Similar results were obtained when healthy individuals (n = 79) received either 250 mg/day β-glucans or placebo over a period of 90 days during the peak upper respiratory tract infection (URTI) season. Even though there was no statistically significant difference in the total number of days with reported URTIs (β-glucans 198 days in 4.6%, versus 241 days in 5.5% in the control group, p = 0.06), the symptoms tended to be lesser in the β-glucan group. Of all assessed symptoms, only the item “ability to breathe easily” was significantly better in the β-glucan group than in the placebo group.

The ability to minimize post-exercise-induced immune suppression was measured in physically active subjects (n = 60), who consumed either 250 mg insoluble β-glucans or placebo (rice flour; cross-over design) for 10 days (pre-exercise supplementation period) before a bout of cycling. Blood analysis showed that ingestion of β-glucans significantly increases the total number of monocytes as well as of pro-inflammatory monocytes (p < 0.05). Further ex vivo LPS stimulation significantly increased plasma cytokine production of IL-2, Il-4, IL-5, and interferon-gamma .

Long-term stress is another factor known to weaken the immune system. When stressed women (n = 77) took insoluble bakers’ yeast β-glucan before breakfast for 12 weeks, they reported fewer upper respiratory tract symptoms compared to placebo (p < 0.05) and a better overall well-being (p < 0.05) . Similar results have been obtained in moderate to highly stressed subjects (n = 150; placebo n = 50; 250 mg β-glucan/day n = 50; 500 mg β-glucan/day n = 50) as well as healthy stressed subjects (screened for moderate level of psychological stress n = 122) . Once again, the subjects reported significantly fewer URTI symptoms and improved well-being (p < 0.05).

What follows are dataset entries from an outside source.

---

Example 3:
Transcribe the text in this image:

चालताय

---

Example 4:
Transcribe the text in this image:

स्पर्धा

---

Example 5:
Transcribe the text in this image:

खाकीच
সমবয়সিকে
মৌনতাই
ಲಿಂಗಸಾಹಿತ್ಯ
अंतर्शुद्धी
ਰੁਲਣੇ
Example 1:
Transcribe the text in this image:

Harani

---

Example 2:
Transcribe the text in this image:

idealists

Although most of the trials mentioned above were underpowered and the differences in number of infections were not always significant compared to placebo, all are in support of the positive effects of insoluble β-glucans on the human immune system. The differences in the studies conducted with different β-glucan preparations may be explained by varying study conditions, sample size, study populations, applied dosages, and the different sources or isolation methods of β-glucan from brewers’ yeast or bakers’ yeast.

Conclusion

β-glucans from yeast are recognized by immune cells within the intestinal mucosa, amongst others by the dectin-1 receptor. Dectin-1 receptor activation induces several immune-stimulating effects important in the defense against invading pathogens. Furthermore, following uptake of β-glucans via dectin-1-stimulated phagocytosis, degradation processes within macrophages may make β-glucans systemically available.

However, not all β-glucan preparations have the potential to stimulate these reactions. In order to be able to activate the dectin-1 receptor cascade, β-glucans must comply with specific structural properties. It seems that insoluble, particulate (1,3)-β-glucans with 1,6-β-branches are able to activate this cascade, while soluble ones activate the antibody-mediated complement system via the CR3 receptor.